» What this exercise asks
[1] List every shortcoming of the housing schemes named in the last paragraph of the letter about the PPP and housing in Guyana.
[2] In the letter about the PPP and housing in Guyana, what profit did the Ministry of Housing make in 2009?
[3] Extend the letter about the PPP and housing in Guyana past its last sentence.

Latest update November 29th, 2024 1:00 AM
Sep 22, 2011 Letters
Dear Editor,
The PPP spinners have always claimed and boasted that their party has done wonders with housing, distributing tens of thousands of house lots, opening schemes, etc.
I’ve always said these spinners were delusional. Kaieteur News has vindicated me with numbers.
$889 million made from selling house lots and land for private schemes in 2010 tells the story. This so-called progress on housing claimed by the PPP for the past 19 years has always been nothing more than a major money-making scheme.
The PPP takes the Guyanese people’s land, clears some bush from it, cuts a few narrow dirt roads and runs some water and some light poles and then sells it to the same Guyanese people for a fortune.
Guyana has 83,000 square miles (214,969 sq. km) of land. Land should be delivered way cheaper to the poor people looking for a better home. Instead, the PPP has concentrated on making as much money from selling people their own land.
The Ministry of Housing made $1940 million in 2010 and spent $692 million for a massive profit of $1248 million. In 2009, it was $1180 million in income and spent $226 million for a massive profit of $954 million.
The administration is obviously profiting from selling Guyanese people their own land.
The numbers clearly show that they are spending next to nothing on that land to prepare it properly before they sell it to Guyanese. No wonder we get housing schemes without running water, without electricity, mud dams for roads, no playgrounds, no schools, no medical centres and a palpable lack of community services.

» Data to examine
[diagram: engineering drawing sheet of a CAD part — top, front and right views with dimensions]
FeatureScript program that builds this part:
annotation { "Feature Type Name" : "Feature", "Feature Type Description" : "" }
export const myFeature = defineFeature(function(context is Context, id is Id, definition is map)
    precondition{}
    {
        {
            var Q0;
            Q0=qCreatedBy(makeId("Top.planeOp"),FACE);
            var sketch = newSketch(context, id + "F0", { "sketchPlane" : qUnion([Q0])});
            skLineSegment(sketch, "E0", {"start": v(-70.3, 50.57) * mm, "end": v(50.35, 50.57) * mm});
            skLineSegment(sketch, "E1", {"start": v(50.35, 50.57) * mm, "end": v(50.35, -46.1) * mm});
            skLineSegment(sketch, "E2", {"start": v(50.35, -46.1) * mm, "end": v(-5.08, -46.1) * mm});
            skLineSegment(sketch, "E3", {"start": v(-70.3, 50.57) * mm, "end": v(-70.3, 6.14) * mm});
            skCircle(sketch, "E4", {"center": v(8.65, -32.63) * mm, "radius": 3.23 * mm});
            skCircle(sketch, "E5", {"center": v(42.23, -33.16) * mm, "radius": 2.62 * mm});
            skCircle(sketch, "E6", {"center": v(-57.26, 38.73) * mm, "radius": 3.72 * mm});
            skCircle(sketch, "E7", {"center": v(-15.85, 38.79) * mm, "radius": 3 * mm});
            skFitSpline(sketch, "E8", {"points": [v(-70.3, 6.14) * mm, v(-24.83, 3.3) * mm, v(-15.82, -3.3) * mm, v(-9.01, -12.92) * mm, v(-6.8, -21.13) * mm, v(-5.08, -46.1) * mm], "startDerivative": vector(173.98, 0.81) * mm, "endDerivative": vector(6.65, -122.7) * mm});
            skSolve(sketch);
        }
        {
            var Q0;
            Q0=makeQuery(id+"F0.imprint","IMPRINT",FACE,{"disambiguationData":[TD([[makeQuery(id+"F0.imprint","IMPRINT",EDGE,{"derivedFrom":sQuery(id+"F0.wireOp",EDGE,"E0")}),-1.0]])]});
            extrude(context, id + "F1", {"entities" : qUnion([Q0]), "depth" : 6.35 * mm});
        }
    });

» Numbered responses
[1]
- No running water
- No electricity
- Mud dams for roads
- No playgrounds
- No schools
- No medical centres
- A palpable lack of community services

[2] $954 million.

[3]
The PPP spent 19% and 36% of what it collected from the public. That is a shocking number. It is no wonder Diamond Housing Scheme has only one asphalt-covered dam that could barely fit two cars side by side as its only ingress and egress. It is no wonder we get schemes without basic amenities. People are being asked by government to pay millions for a small piece of land with no amenities and poor infrastructure.
When those private businessmen who get huge chunks of land for next to nothing turn around and charge poor people killer prices for small pieces of land, it is another expose of the truth about failure surrounding the PPP’s housing policy.
Guyanese people are paying too much for land in a country with an abundance of land. The fact that the PPP is spending only about a third to develop the land they sell to Guyanese when they ‘give’ them house lots, tells us that the price of land is too high; tells us that this thing is a profit-making scheme being run on the backs of poor people already crippled by taxes and VAT.
There is no subsidising the cost of land to the people to whom it belongs. While the administration may distribute house lots, it is Guyanese like you and me who are paying an arm and a leg for those house lots.
The PPP forgets to mention that there are really no free house lots in Guyana. You have to pay for that land, and given these numbers disclosed by Kaietuer News, you have to pay a lot for it.
Land distribution should not be a profit-making scheme when people have to take on massive loans to build on those lands they have already paid too much for.
Making money from selling the Guyanese people’s land back to them ends up taking that money from the Guyanese people and giving it to government in profits, all $1248 million of it in 2010.
When you give a government running a corrupt country $1248 million from mostly selling land to struggling people, who knows where it will end up.
The Guyanese people are the ones who have made housing a success. Not the PPP. For it is the Guyanese man or woman, desperate to make himself or herself better in spite of the slackness and failure of the society surrounding him or her, who takes that overpriced piece of swamp without amenities – that those selling it call a house lot – and struggles to build something from it.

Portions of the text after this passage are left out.